Since completing her PhD studies, Emma Riley has been working as a Junior Research Fellow at the University of Oxford, affiliated with the department of Economics and the Centre for the Study of African Economies. Her research has a regional focus on Sub-Saharan Africa, and primarily utilizes large-scale randomized field experiments. She has on-going research looking at the impact of digital financial technologies on female enterprises and studying the effects of a village-level poverty alleviation program on household welfare.
Hogan, Dennis
Dennis Hogan is Professor Emeritus of Population Studies and Sociology at Brown University. He served as Director of the Population Studies and Training Center until 2000.
Hogan is interested in the life course of American adolescents and the ways opportunities in local environments and resources of parents are converted into successful transitions to adult life. His research includes studies of the health and disability of children and adolescents; population prevalence; access and use of needed medical and supportive services; educational and employment aspirations and experiences; and the impacts of children with disabilities on the lives of other family members.
Hogan has studied reproductive and child health in developing-country populations. His research has resulted in studies of women’s reproductive behaviors and dangers to their well-being, most recently Ethiopia, and participation in a longitudinal study of young people in Ethiopia as they become adults. He is collaborating with researchers at the Institute for Community and Public Health at Birzeit University, Ramallah, the occupied Palestinian territories, on research and on establishing a center for population research.
More information on Dennis Hogan’s research and publications can be found here.
Laird, Jennifer
Jennifer Laird is an Assistant Professor in the Department of Sociology at Lehman College at City University of New York (CUNY). Prior to coming to Lehman, Dr. Laird was a postdoctoral research scientist at the Center on Poverty and Social Policy at Columbia University from 2016 – 2018. She received her Ph.D. in sociology from the University of Washington in 2016.

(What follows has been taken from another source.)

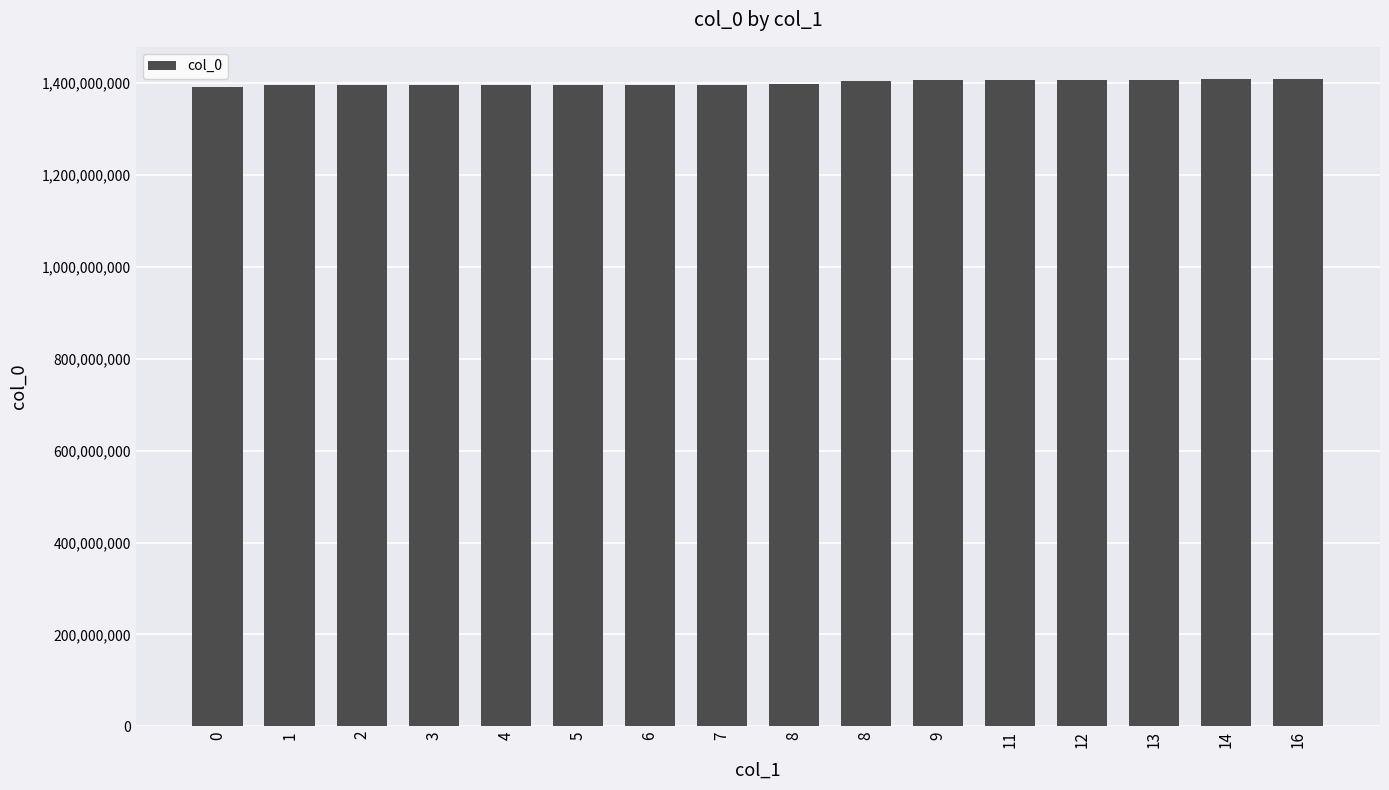

What is the greatest value displayed?

1408634136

Dr. Laird’s research focuses on poverty and inequality. As a quantitative sociologist, Dr. Laird conducts her research using data visualization, modeling, and microsimulation methods. She has published articles that investigate the sources of poverty differences across U.S. states, employment inequality in the public sector, and unemployment among Mexican immigrants. Her research has been published in Demography, Social Science Research, and American Sociological Review.
Esposito, Michael
Professor Esposito’s research focuses on understanding the production of racialized disparities in population health.
Dr. Esposito investigates how broad, racialized social systems – and their constituent institutions – are configured in ways that layer privileges on white populations and hazards on BIPOC populations. His research ultimately seeks to understand how these systematically-distributed privileges and penalties arrive on population health.
This work includes studies that examine how the actions of race-cognizant institutions (e.g., law enforcement agencies) contribute to health disparities; research that considers how multiple racialized systems overlap to gate access to generative health contexts; and, projects which demonstrate how structural racism enters and distorts social processes that are foundational to well-being (e.g., the association among education and health).
Dr. Esposito uses contemporary statistical methods – Bayesian and counterfactual-based mediation approaches at the moment – across his work. Esposito’s research has appeared in Proceedings of the National Academy of Sciences; American Journal of Sociology; American Journal of Public Health and more.